Anwaltsbeitrag / von

Nicht zusammen einklagbar: Ansprüche zur Nutzungsentschädigung vor und nach der Scheidung sind getrennt zu behandeln

„Wir lassen uns erstmal scheiden und können danach immer noch die finanziellen Dinge klären“ – so häufig diese entspannt wirkende Vereinbarung auch getroffen wird, ist sie fast nie eine gute Idee.

Auch nicht in diesem Fall, der vor dem Oberlandesgericht (OLG) Hamm landete (OLG Hamm, Beschl. v. 28.06.2023 – 5 UF 78/23).

Mann und Frau hatten ein gemeinsames Haus. Die Frau zog aus. Der Mann blieb nach ihrem Auszug im Haus wohnen. Die Ehe wurde schließlich zwei Jahre später geschieden. Dann verlangte die Frau eine „Nutzungsentschädigung“ – und zwar die halbe Miete für das Haus, rückwirkend seit der Trennung und für die Zukunft.

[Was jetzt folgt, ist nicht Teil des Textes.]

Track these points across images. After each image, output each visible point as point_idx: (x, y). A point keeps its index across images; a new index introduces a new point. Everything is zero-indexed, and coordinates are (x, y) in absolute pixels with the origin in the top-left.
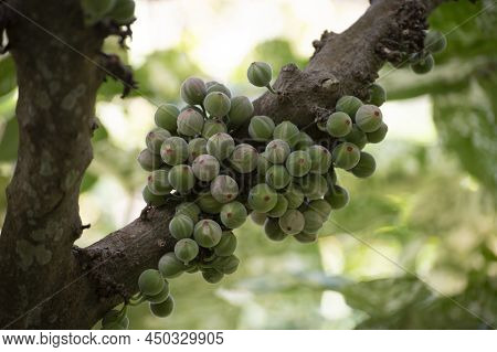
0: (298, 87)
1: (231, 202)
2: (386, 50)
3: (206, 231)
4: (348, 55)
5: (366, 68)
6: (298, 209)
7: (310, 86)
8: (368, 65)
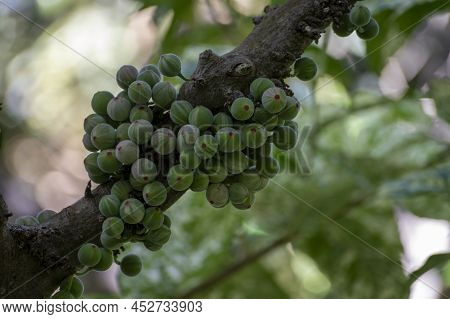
0: (212, 73)
1: (151, 182)
2: (308, 29)
3: (127, 211)
4: (269, 37)
5: (287, 47)
6: (223, 182)
7: (224, 70)
8: (289, 44)
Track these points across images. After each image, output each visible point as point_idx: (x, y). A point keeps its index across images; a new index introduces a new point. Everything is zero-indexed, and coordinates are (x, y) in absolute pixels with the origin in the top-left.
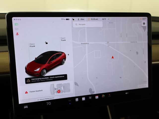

Das jedoch funktioniert aus verfahrensrechtlichen Gründen aber nicht. Der Anspruch auf Nutzungsentschädigung bis zur Scheidung ist eine sogenannte „Ehewohnungssache“, die nach anderen Verfahrensgrundsätzen beurteilt wird als der Anspruch aus dem Miteigentum nach der Scheidung. Weil das dem Amtagericht nicht aufgefallen war, trennte das OLG nun die beiden Verfahren. Das führte dazu, dass der Mann in dem Verfahren für die Zeit ab der Scheidung eine Frist versäumt hatte und dieser Teil der amtsgerichtlichen Entscheidung rechtskräftig wurde.

Unser Praxishinweis: Die Vorschriften über die Verfahren vor dem Familiengericht lehnen sich teilweise an die Zivilprozessordnung an – teilweise gibt es eigene Verfahrensvorschriften. Es muss daher immer geprüft werden, ob es sich um eine „Familiensache der freiwilligen Gerichtsbarkeit“ oder um eine“Familienstreitsache“ handelt. Werden wegen der Nichtbeachtung Fristen versäumt, haftet der Anwalt auch dann, wenn die Erstinstanz den Fehler nicht bemerkt hat.